This is a version of the ‘adverse selection’ problem.  The shared characteristic of the ‘undesirables’ is that their residency is likely to place an egregiously high cost burden on the existing citizens and residents of the destination territory.  It is why international agreements that provide for free movement of persons or workers, such as the EU Treaties and the EEA Agreement, invariably also provide for limitations or over-rides in the name of ‘public policy’, ‘public security’ or ‘public health’ (see the EEA Agreement, Article 28(3)).

The upshot is that an effective residency system is highly unlikely to be “all market”:  administrative methods will be required to screen out those likely to be egregiously costly to society.  Not everyone can be allowed to buy: having acquired residency rights, A corollary of that is that Ms Jones cannot be allowed later to sell on her right to whomsoever she pleases, say Mr Brown, even if Mr Brown looks for all the world like a very decent sort of man.  A very substantial shift in sovereignty over individual residency decisions from bureaucrats to individuals is feasible, but a complete transfer of sovereignty is not:  the state still has some of its traditional, protective functions to perform.

At this point we move across into enforcement issues and that is an area that requires a book, not a post.  However, in concluding and in order to give a flavour of the sort of system design that might be considered, let me repeat a suggestion made in an earlier paper :

  • Those contemplating the possibility of seeking residency in the territory are required to apply for entry on a register of persons qualified to acquire residency rights.  A first stage screening out of ‘undesirables’ based on information from, say, security or criminal records could be done at this stage.
  • Bids/offers for acquisitions/disposals of rights are ‘matched’ by a Residency Agency (RA).  When a mutually beneficial exchange is identified — a bid price exceeding an offer price — the RA extinguishes the right of the seller and creates a new right that is allocated to the buyer.  Ms Jones does not, therefore, herself ‘sell’ to Mr Brown, but rather to the RA, and likewise Mr Brown buys from the RA, not from Ms Jones. A lapse of time between the extinguishing of the old right and the creation of the new one would afford an opportunity for a second stage screening of Mr Brown, to ensure that he is not a person who, with more and better information, would have failed the ‘qualified persons test’.

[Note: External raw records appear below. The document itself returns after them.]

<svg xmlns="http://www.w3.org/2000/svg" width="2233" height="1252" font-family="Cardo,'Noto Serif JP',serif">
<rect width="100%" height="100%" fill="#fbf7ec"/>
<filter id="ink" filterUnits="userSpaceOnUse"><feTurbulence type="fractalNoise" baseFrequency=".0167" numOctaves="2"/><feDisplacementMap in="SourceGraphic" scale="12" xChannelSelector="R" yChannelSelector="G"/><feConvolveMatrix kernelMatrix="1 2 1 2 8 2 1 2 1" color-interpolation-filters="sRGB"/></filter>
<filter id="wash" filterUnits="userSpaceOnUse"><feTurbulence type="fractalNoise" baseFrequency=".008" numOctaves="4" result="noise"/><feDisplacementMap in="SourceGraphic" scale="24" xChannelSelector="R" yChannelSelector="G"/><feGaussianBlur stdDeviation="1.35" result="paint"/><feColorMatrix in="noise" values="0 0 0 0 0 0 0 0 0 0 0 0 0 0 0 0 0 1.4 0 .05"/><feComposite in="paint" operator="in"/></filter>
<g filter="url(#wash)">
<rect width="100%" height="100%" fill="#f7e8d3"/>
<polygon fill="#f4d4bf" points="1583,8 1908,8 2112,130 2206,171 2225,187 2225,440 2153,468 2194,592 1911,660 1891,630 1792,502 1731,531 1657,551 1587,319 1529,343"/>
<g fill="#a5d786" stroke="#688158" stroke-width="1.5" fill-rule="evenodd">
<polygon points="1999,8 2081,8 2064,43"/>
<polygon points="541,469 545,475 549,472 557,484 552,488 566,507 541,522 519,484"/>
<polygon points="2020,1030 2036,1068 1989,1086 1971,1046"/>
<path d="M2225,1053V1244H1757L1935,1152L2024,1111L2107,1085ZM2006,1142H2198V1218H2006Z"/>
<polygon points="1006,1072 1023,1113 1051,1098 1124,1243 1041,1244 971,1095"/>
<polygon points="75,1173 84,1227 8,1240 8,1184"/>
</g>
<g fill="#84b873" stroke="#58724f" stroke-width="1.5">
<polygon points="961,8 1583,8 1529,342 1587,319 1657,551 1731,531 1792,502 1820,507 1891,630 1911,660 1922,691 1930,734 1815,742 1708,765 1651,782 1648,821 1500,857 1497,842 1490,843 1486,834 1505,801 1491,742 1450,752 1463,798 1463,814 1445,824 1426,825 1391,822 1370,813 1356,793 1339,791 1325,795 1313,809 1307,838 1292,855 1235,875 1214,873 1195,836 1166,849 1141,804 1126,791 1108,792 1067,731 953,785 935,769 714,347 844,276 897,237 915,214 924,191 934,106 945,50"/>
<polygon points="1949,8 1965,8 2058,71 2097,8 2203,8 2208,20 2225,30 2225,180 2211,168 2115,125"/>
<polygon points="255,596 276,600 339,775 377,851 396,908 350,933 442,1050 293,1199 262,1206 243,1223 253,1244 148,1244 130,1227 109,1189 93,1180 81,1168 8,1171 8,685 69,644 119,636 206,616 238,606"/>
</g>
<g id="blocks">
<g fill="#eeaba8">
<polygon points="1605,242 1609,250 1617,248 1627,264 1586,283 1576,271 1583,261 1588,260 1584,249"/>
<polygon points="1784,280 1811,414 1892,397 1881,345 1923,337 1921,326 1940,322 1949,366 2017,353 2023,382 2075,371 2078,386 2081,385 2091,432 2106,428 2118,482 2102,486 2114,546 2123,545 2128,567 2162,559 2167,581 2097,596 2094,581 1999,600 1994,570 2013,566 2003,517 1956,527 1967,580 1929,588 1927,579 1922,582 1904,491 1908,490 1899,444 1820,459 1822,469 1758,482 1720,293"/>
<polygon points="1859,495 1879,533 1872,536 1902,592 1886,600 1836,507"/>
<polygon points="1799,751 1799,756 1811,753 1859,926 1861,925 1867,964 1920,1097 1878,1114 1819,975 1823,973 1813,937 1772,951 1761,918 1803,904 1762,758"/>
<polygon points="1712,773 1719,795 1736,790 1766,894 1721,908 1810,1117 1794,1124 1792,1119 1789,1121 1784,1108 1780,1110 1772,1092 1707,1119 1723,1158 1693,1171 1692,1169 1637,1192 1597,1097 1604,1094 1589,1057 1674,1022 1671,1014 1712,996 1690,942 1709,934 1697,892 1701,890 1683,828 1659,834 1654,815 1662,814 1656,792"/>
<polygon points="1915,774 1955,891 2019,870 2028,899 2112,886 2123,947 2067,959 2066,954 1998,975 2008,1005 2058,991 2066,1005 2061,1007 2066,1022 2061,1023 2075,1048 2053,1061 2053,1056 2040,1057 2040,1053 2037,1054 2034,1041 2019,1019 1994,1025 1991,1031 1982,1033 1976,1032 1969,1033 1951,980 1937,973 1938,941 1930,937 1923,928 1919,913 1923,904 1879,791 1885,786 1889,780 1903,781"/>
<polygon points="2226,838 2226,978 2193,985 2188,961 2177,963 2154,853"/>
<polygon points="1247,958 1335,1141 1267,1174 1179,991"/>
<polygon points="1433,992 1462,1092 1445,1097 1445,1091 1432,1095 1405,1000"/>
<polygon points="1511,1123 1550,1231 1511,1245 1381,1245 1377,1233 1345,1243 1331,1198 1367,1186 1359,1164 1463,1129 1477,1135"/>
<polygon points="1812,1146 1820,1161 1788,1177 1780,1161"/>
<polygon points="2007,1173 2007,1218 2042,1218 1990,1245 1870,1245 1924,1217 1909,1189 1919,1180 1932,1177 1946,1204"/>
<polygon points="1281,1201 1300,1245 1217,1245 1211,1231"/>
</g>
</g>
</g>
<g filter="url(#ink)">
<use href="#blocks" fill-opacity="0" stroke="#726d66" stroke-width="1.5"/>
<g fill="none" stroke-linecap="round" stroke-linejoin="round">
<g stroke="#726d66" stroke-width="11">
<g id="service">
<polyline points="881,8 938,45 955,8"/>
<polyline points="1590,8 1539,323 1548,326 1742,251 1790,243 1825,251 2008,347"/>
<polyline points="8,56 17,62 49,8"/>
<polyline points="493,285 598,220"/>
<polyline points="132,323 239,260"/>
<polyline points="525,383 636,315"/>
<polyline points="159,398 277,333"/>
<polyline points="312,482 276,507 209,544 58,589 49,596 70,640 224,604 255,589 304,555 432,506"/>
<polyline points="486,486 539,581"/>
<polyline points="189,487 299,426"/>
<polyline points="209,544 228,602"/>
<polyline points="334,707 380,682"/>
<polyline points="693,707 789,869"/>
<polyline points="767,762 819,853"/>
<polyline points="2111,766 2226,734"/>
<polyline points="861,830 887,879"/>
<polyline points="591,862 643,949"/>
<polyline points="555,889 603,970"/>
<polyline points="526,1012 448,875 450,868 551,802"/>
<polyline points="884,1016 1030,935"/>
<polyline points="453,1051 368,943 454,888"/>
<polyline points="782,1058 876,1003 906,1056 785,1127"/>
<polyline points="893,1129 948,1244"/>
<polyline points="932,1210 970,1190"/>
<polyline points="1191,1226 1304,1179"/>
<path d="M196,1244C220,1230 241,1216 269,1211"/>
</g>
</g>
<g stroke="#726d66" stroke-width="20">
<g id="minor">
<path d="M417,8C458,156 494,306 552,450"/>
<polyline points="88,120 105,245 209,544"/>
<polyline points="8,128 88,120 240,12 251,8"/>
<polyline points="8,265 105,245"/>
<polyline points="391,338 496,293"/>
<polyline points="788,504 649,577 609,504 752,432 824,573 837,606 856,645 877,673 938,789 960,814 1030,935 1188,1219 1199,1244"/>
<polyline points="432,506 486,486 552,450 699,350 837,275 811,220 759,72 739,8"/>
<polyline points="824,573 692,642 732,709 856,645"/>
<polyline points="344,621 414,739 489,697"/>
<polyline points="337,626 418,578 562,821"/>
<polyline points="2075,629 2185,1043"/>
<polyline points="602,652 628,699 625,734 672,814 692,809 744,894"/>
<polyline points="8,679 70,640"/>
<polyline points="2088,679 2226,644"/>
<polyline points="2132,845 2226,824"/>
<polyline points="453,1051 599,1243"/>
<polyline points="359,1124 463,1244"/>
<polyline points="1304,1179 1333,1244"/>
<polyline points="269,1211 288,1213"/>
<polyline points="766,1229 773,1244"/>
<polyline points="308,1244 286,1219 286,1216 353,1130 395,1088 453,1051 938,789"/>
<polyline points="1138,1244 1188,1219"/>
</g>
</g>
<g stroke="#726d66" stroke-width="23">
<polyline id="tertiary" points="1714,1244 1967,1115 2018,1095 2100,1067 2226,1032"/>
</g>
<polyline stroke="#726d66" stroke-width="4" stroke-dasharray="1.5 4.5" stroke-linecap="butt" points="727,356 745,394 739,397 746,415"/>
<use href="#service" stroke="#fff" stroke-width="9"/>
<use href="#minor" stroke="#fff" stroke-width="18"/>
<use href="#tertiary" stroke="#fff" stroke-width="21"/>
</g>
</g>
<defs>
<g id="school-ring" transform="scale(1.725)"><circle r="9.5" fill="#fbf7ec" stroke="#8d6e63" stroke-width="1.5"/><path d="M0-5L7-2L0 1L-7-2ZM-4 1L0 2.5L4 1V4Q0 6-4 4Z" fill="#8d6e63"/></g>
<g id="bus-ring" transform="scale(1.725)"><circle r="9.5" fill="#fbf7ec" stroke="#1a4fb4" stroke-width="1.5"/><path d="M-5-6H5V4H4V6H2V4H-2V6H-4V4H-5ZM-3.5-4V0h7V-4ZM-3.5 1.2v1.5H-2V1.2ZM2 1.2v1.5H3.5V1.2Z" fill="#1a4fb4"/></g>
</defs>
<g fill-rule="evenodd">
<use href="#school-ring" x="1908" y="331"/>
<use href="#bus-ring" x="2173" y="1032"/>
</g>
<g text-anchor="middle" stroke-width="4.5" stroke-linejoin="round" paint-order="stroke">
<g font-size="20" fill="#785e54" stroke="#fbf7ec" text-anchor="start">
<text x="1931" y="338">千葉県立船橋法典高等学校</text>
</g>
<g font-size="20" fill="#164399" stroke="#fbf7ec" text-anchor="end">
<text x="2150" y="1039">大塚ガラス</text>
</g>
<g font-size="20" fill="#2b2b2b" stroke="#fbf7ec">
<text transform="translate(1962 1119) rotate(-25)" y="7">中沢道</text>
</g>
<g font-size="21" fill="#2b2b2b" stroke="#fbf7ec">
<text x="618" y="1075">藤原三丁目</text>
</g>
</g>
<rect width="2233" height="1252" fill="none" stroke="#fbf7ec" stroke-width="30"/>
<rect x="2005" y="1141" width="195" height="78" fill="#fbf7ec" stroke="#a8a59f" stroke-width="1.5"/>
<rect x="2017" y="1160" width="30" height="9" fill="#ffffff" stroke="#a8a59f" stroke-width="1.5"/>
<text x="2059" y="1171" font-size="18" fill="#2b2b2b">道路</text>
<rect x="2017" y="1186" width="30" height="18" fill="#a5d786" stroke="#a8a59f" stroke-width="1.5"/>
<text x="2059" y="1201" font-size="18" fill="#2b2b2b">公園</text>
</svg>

If this looks as if it would still be too much screening, it should be remembered that the function of the qualified persons task is simply to pick out a few bad apples from the pile, not to grade each apple.  By way of an academic analogy here, there is a substantial difference between facing a large stack of examination scripts and being asked to identify (i) a very small number of manifest fails and (ii) assigning a points grading to every essay.  From observational experience, precisely because it is so effortful, time consuming and tedious, (ii) can come to be done less than assiduously and arbitrariness can come creeping, occasionally galloping, in.